"Criteri funzionali all'accertamento della colpa medica - la prova della cui assenza grava, nelle fattispecie di responsabilità contrattuale quale quella di specie, sempre sul professionista/debitore (Cass. ss.uu. 13533/2001, sia pur con riferimento a vicenda processuale diversa dall'inadempimento del medico) - risultano essere, in astratto, quelli: a) della natura, facile o non facile, dell'intervento del medico; b) del peggioramento o meno delle condizioni del paziente; c) della valutazione del grado di colpa di volta in volta richiesto: lieve, nonché presunta, in presenza di operazione routinarie; grave, sia pur sotto il solo profilo della sola imperizia (Corte cost. 166/1973), se relativa ad interventi che trascendano la ordinaria preparazione media ovvero non risultino sufficientemente studiati o sperimentati, salvo l'ulteriore limite della particolare diligenza e dell'elevato tasso di specializzazione richiesti in tal caso al professionista; d) del corretto adempimento tanto dell'onere di informazione - con conseguente consenso del paziente -, quanto dei successivi obblighi del paziente stesso attraverso il successivo controllo degli effetti dell'intervento".
È questo il principio ricavabile dalla lettura di una recente pronuncia della Suprema Corte (n. 3520/2008) nella quale gli "ermellini" sono tornati ad esprimersi in materia di ripartizione dell'onere probatorio nell'ambito di un'ipotesi di responsabilità di un odontoiatra per tardivo impianto di una protesi dentaria (ad oltre sette mesi di distanza dall'estrazione dei denti).
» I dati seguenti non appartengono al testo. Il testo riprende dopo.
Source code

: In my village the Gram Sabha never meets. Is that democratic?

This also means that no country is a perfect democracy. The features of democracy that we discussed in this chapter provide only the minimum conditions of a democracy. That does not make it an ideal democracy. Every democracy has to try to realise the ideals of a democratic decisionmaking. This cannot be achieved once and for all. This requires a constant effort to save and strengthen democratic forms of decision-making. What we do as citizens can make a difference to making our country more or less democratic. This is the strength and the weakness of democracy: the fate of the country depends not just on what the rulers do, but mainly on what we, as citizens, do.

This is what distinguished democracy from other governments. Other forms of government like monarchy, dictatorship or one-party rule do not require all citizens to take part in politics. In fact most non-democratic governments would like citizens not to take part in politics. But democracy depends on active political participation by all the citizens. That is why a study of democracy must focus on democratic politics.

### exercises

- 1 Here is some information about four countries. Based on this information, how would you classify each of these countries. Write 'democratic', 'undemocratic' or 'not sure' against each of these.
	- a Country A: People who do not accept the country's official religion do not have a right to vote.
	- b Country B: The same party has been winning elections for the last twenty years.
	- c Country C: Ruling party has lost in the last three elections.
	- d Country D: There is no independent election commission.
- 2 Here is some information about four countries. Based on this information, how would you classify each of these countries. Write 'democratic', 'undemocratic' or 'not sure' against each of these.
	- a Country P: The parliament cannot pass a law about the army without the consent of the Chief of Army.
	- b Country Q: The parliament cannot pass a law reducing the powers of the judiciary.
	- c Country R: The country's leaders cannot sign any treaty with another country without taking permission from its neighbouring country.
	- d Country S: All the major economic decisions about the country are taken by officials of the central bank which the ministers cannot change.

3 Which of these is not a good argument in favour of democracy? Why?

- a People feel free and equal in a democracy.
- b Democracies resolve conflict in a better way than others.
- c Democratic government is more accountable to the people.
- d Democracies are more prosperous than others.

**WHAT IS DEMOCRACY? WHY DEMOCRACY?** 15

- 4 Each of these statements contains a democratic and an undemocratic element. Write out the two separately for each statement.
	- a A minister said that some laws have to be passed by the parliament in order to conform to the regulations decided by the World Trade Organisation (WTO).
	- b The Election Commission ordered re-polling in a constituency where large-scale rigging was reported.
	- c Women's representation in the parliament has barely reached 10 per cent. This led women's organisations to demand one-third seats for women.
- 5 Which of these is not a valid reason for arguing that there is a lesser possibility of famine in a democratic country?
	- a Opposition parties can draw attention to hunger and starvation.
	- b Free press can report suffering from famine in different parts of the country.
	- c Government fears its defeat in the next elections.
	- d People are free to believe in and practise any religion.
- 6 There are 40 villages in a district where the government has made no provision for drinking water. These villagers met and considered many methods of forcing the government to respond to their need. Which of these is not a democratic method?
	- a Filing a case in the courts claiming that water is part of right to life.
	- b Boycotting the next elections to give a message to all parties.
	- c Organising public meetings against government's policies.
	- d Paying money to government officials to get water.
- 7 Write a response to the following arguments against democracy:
La Corte ha quindi precisato che "spetta al medico/debitore la prova della mancanza di colpa (sub specie della sopravvenienza, nella serie causale che dall'intervento ha condotto all'evento di danno, di un fatto inevitabile o imprevedibile), mentre il paziente è tenuto soltanto a provare il rapporto (nella specie, contrattuale) con il professionista e la riferibilità a quest'ultimo dell'intervento, allegando il risultato peggiorativo conseguito".